■ **Records for the exercise**:
::::::

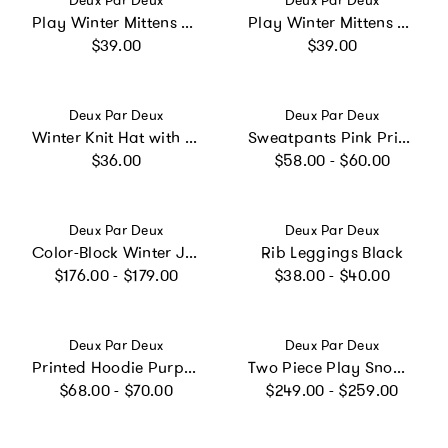
Deux Par Deux
Deux Par Deux
Play Winter Mittens Violet
Play Winter Mittens Dark Purple
Regular price
Regular price
$39.00
$39.00
Vendor:
Vendor:
Deux Par Deux
Deux Par Deux
Winter Knit Hat with Pompom Black, White and Pink
Sweatpants Pink Printed Flowers
Regular price
Regular price
$36.00
$58.00 - $60.00
Vendor:
Vendor:
Deux Par Deux
Deux Par Deux
Color-Block Winter Jacket Violet
Rib Leggings Black
Regular price
Regular price
$176.00 - $179.00
$38.00 - $40.00
Vendor:
Vendor:
Deux Par Deux
Deux Par Deux
Printed Hoodie Purple Unicorn Print
Two Piece Play Snowsuit Pink To Blue Gradient
Regular price
Regular price
$68.00 - $70.00
$249.00 - $259.00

::::::

■ **Task brief**:
Give the records a second time exactly, keeping the images out.

■ **Answer below**:
Deux Par Deux
Deux Par Deux
Play Winter Mittens Violet
Play Winter Mittens Dark Purple
Regular price
Regular price
$39.00
$39.00
Vendor:
Vendor:
Deux Par Deux
Deux Par Deux
Winter Knit Hat with Pompom Black, White and Pink
Sweatpants Pink Printed Flowers
Regular price
Regular price
$36.00
$58.00 - $60.00
Vendor:
Vendor:
Deux Par Deux
Deux Par Deux
Color-Block Winter Jacket Violet
Rib Leggings Black
Regular price
Regular price
$176.00 - $179.00
$38.00 - $40.00
Vendor:
Vendor:
Deux Par Deux
Deux Par Deux
Printed Hoodie Purple Unicorn Print
Two Piece Play Snowsuit Pink To Blue Gradient
Regular price
Regular price
$68.00 - $70.00
$249.00 - $259.00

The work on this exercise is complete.